Ed Davis returns to a Spartan defense that allowed 13.2 points per game in 2013. (John T. Greilick / Detroit News)
Last season Michigan State ranked second in the nation in total defense (252.2 yards) and third in scoring defense (13.2 points).
Not good enough for the experts at ESPN Stats & Information. They say the Spartans, based on statistical analysis, won’t have one of the top 10 defensive units (pay site) in 2014.
Teams are ranked by defensive efficiency, which projects points added to each team, per game, based on contributions of the defense. For example, the No. 1 team in the rankings, Florida State, has a defensive efficency of plus-13.6.
Defensive efficiency is determined from a formula that includes three years of recruiting rankings, coaching tenure, returning starters, and defensive efficiency from previous years.
The rest of the top 10 after Florida State: 2. Florida, 3. Alabama, 4. Oklahoma, 5. TCU, 6. Clemson, 7. Georgia, 8. Stanford, 9. Mississippi State, 10. Oregon.
Sharon Katz of ESPN Stats & Information wrote this addendum regarding the top 10:
“Many avid college football fans will notice two glaring absences: Michigan State and Virginia Tech. It's important to note that these are mathematically-based projections, so while both of these teams pass the eye test from last season, there are a few key factors that kept them out of the top 10.
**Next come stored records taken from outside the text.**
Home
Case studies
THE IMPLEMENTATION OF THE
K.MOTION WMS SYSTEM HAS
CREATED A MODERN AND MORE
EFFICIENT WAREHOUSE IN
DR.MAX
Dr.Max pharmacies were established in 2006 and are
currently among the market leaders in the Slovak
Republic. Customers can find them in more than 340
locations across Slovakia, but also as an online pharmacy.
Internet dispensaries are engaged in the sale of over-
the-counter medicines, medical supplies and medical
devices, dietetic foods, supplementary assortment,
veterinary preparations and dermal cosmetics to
“First, Michigan State and Virginia Tech are returning four and five defensive starters, respectively, and the number of returning starters has proved to be a major factor in predicting future success. If either team had a top recruiting ranking, it could compensate for the defensive losses. However, both teams rank outside the top 25 in average recruiting ranking over the past three years.”